[Supplied material Boundary: Start]

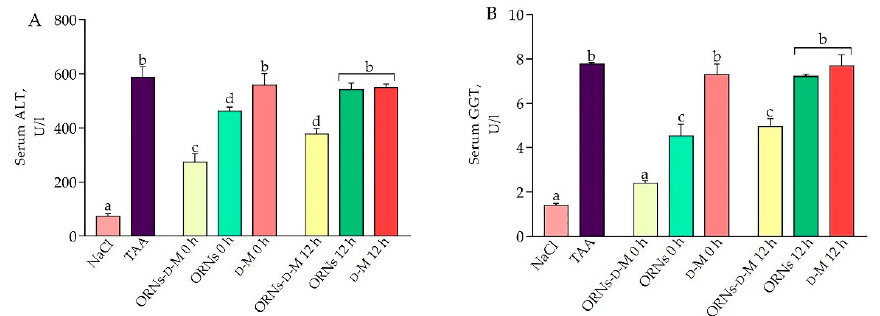
Figure 1. Effects of oligoribonucleotides- D -mannitol complexes (ORNs- D -M), natural oligoribonucleotides (ORNs) and D -mannitol (D-M) on the activities of serum ALT ( A ) and GGT ( B ) in TAA-induced liver damage mice. Data are presented as the mean ± standard deviation (SD), n = 6 for each group. Values marked with different letters (a, b, c, d) are statistically different, p < 0.05 (Student’s t -test). Abbreviations: NaCl—control mice receiving a single injection of NaCl; TAA—mice receiving a single injection of TAA; ORNs-D-M 0 h—mice receiving a TAA and ORNs- D -M immediately after TAA application (i.e., 0 h) and every next 12 h for 48 h; ORNs 0 h—mice receiving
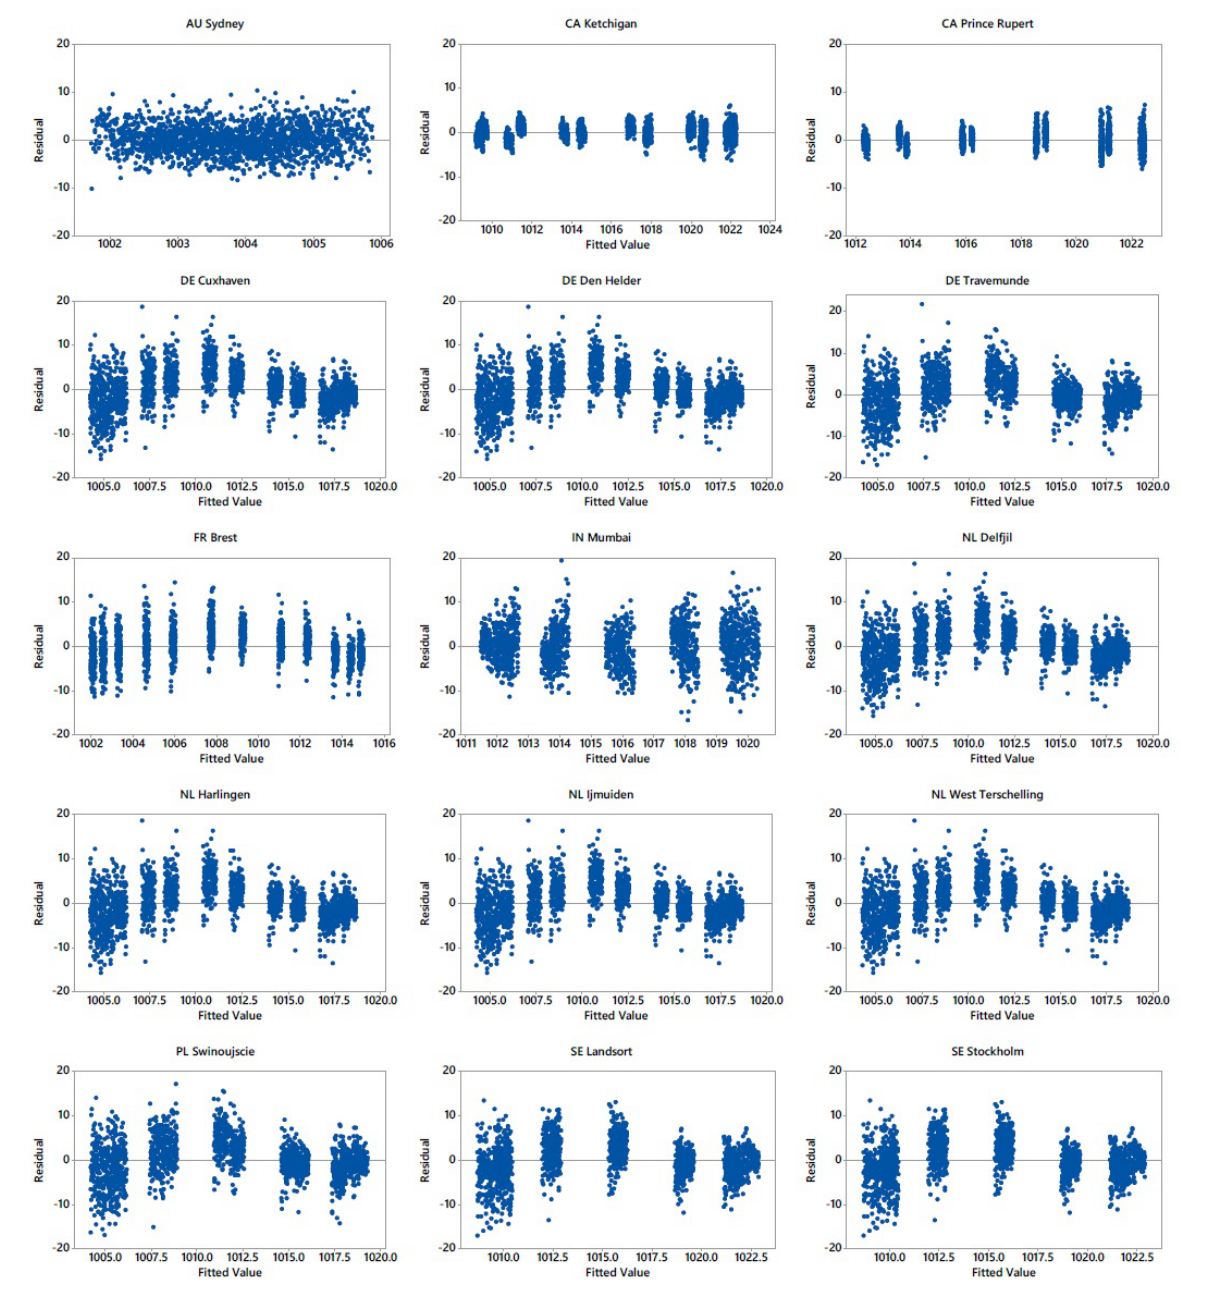
Figure 5: Residual atmospheric variations at all 27 globally distributed tide gauge stations were calculated using a preliminary model with a deterministic trend, and the sine and cosine components of annual periodicities superimposed with a homoscedastic noise. Note that some of the plots are identical because some stations share the same regional atmospheric pressure data.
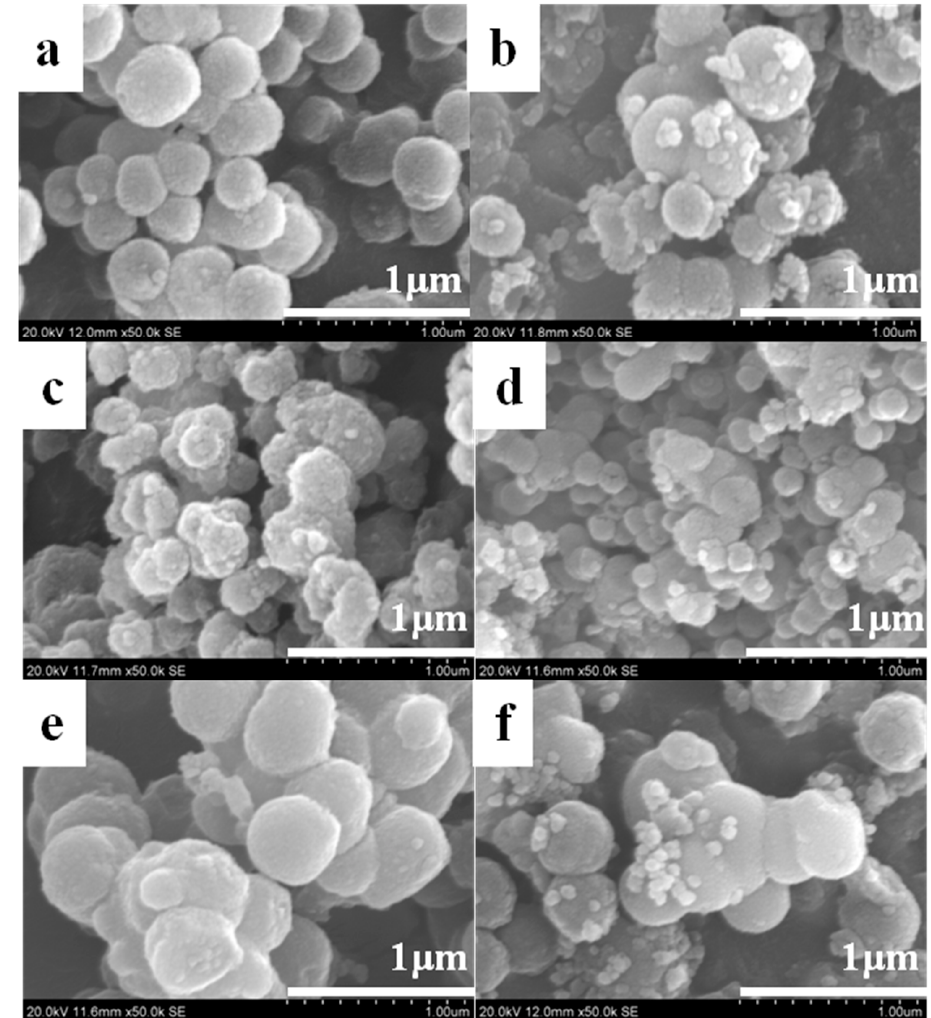
Figure 3. SEM micrographs of synthesized titania: ( a ) CS1 (before calcination); ( b ) CS1 (after calcination); ( c ) CS2 (before calcination); ( d ) CS2 (after calcination); ( e ) CS3 (before calcination); ( f ) CS3 (after calcination).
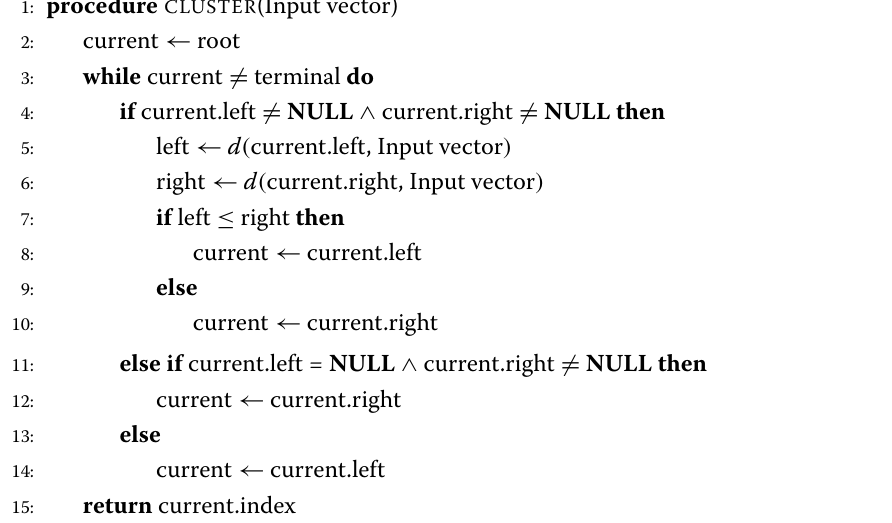
Algorithm 5 Clustering data with Neural N-Tree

[Supplied material Boundary: End]

Work required: When you return the listing, keep it exact and omit any pictures it holds.

Answer section:
Figure 1. Effects of oligoribonucleotides- D -mannitol complexes (ORNs- D -M), natural oligoribonucleotides (ORNs) and D -mannitol (D-M) on the activities of serum ALT ( A ) and GGT ( B ) in TAA-induced liver damage mice. Data are presented as the mean ± standard deviation (SD), n = 6 for each group. Values marked with different letters (a, b, c, d) are statistically different, p < 0.05 (Student’s t -test). Abbreviations: NaCl—control mice receiving a single injection of NaCl; TAA—mice receiving a single injection of TAA; ORNs-D-M 0 h—mice receiving a TAA and ORNs- D -M immediately after TAA application (i.e., 0 h) and every next 12 h for 48 h; ORNs 0 h—mice receiving
Figure 5: Residual atmospheric variations at all 27 globally distributed tide gauge stations were calculated using a preliminary model with a deterministic trend, and the sine and cosine components of annual periodicities superimposed with a homoscedastic noise. Note that some of the plots are identical because some stations share the same regional atmospheric pressure data.
Figure 3. SEM micrographs of synthesized titania: ( a ) CS1 (before calcination); ( b ) CS1 (after calcination); ( c ) CS2 (before calcination); ( d ) CS2 (after calcination); ( e ) CS3 (before calcination); ( f ) CS3 (after calcination).
Algorithm 5 Clustering data with Neural N-Tree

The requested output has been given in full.